Uh, Oh – Welcome Echelon One!

Well, the Echelon One folks are certainly gearing up to be a force to reckon with in the security space. Scott Blake and David Mortman, two sharp guys, outline three reasons why they believe disclosure is beneficial (and I respond):

First, vulnerabilities in the public domain have little to no economic value to actors willing to pay to suppress the information.

It is not clear to me how this tautology is meaningful in the context of the issue, unless suppressing the information is an unwanted outcome. Given that the entire position is about disclosure, I interpret this reason as essentially saying disclosure is good because suppression is bad. But we need the reason why suppression is bad.

Second, although vendors should always be given a chance to respond to vulnerability information before it is publicized, the expectation that disclosure will inevitably occur is an essential economic incentive that pushes vendors to build more secure technology.

I don’t deny the power of blackmail. I was just reading today an opinion that suggests it was used against Apple ("Since Apple was going to take research, not give proper attribution, and smear security researchers, the security research community responded …"). But non-disclosure (actually, non-discovery) is much less expensive and would accomplish the same goal. In addition, we never set a benchmark for "secure enough" which is a real problem – if "more secure" only means fixing every new vulnerability as it is found, the end goal is a moving target that provides no comfort at all – you can never be sure if/when you are done. Even worse, you can’t tell whether you have surpassed the law of diminishing returns. In any case, we are much better off perfecting the alternative protection strategies that don’t rely on this model.

Third, and perhaps counter-intuitively, enterprises are less at risk from the exploitation of vulnerabilities that are publicly known than from those that are held in secret.

This is simply, and provably, false. Unless the risk in question is unrelated to exploits/incidents. And even if it were true, there is a problem with the allocation of resources – enterprises spend much more time on the former vulns and not the latter ones.

Scott, David – your thoughts?

2 comments for “Uh, Oh – Welcome Echelon One!

  1. March 22, 2007 at 12:23 am

    Got to agree with you here. A number of people are doing research on how many zero-day exploits are out there on random websites. I wish I had the stats to refute the Echelon One guys. I wish they would actually offer up some evidence on this point so as to make it more than pure opinion.

  2. March 22, 2007 at 9:40 am

    Hi Pete! I’m glad the abstract of our research paper caught your eye. There is, of course, more detail and evidence in the paper itself, which is available to our subscribers. However, I’ll summarize somewhat less briefly than the abstract.

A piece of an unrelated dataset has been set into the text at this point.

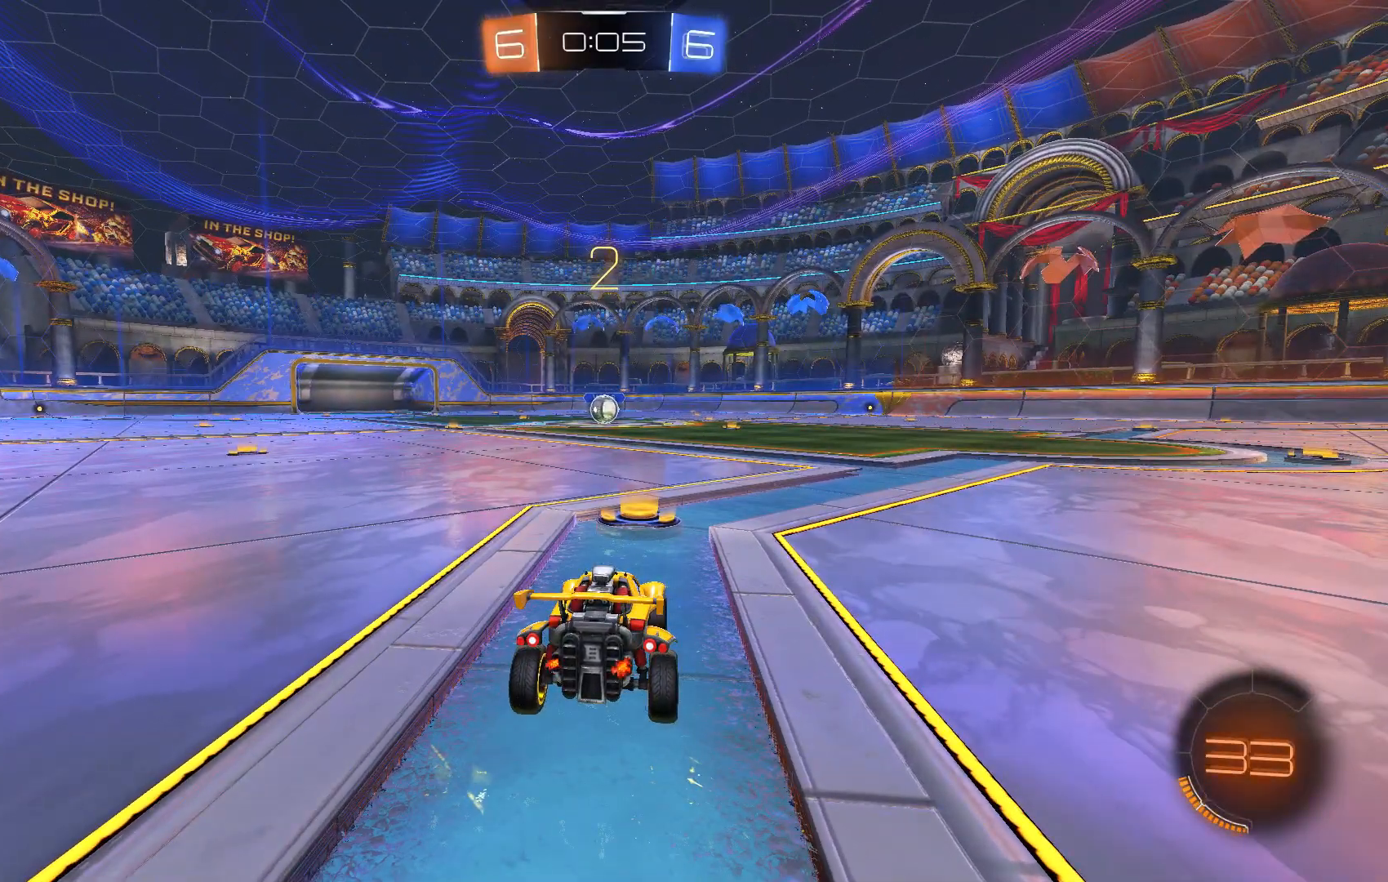
{"dt_ms": 500, "buttons": ["R2"], "left_stick": "center", "events": []}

    On the first point, I think you’ve missed what we’re saying. You have to consider who the actors are who are willing to pay to suppress vulnerability information. While there are many people who want to suppress, there are demonstrably very few will to pay for the suppression. They are, almost entirely, the bad guys. I think you’ll agree that taking vulnerabilities out of the hands of the bad guys is a good idea.

    Second, the history of vulnerability repair is very clear on this point. Prior to the wonderful world we have reached today, precious few software makers would fix even the most egregious flaws without, as you put it, “blackmail” to move them along. We also recognize that this lever to move vendors can be and has been misused, sometimes more than occasionally. We don’t propose to solve all the problems here, merely that the balance of factors tips in favor of disclosure.

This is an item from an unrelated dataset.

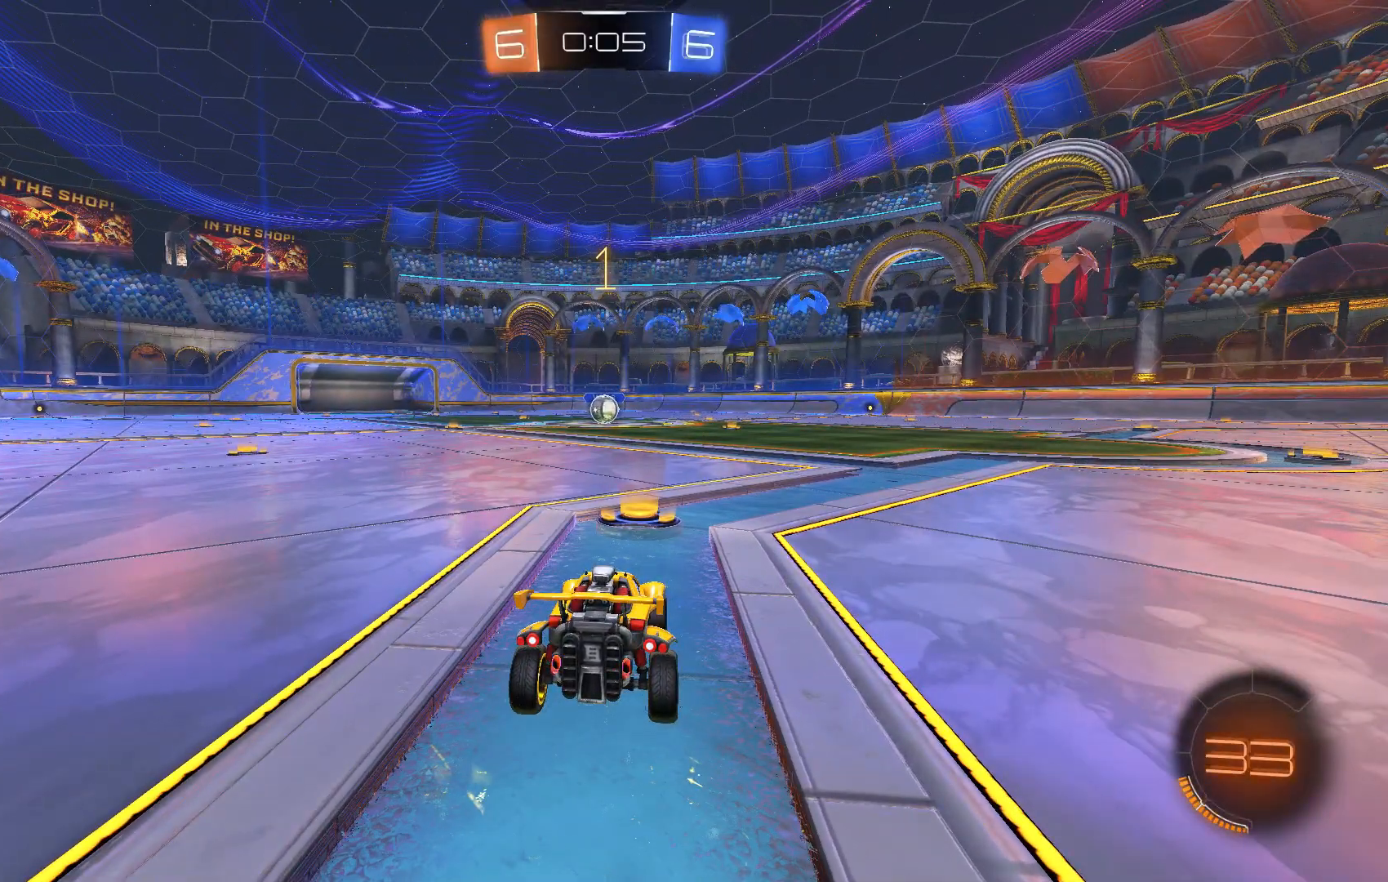
{"dt_ms": 500, "buttons": ["R2"], "left_stick": "center", "events": []}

    Our final point is somewhat more anecdotal, but is based on direct experience in large enterprise security operations. I’m curious about your purported “proof.” I think you may be falling into a common trap of thinking that the number of incidents and the visibility of incidents is interchangeable with rigorous calculation of risk. For the latter, we need to understand the true costs of incidents in business terms and there are many examples of very serious incidents that have never been publicly disclosed, the prevention of which would trump many times over any of the big public events like worm outbreaks. These incidents increasingly use previously unknown vulnerabilities.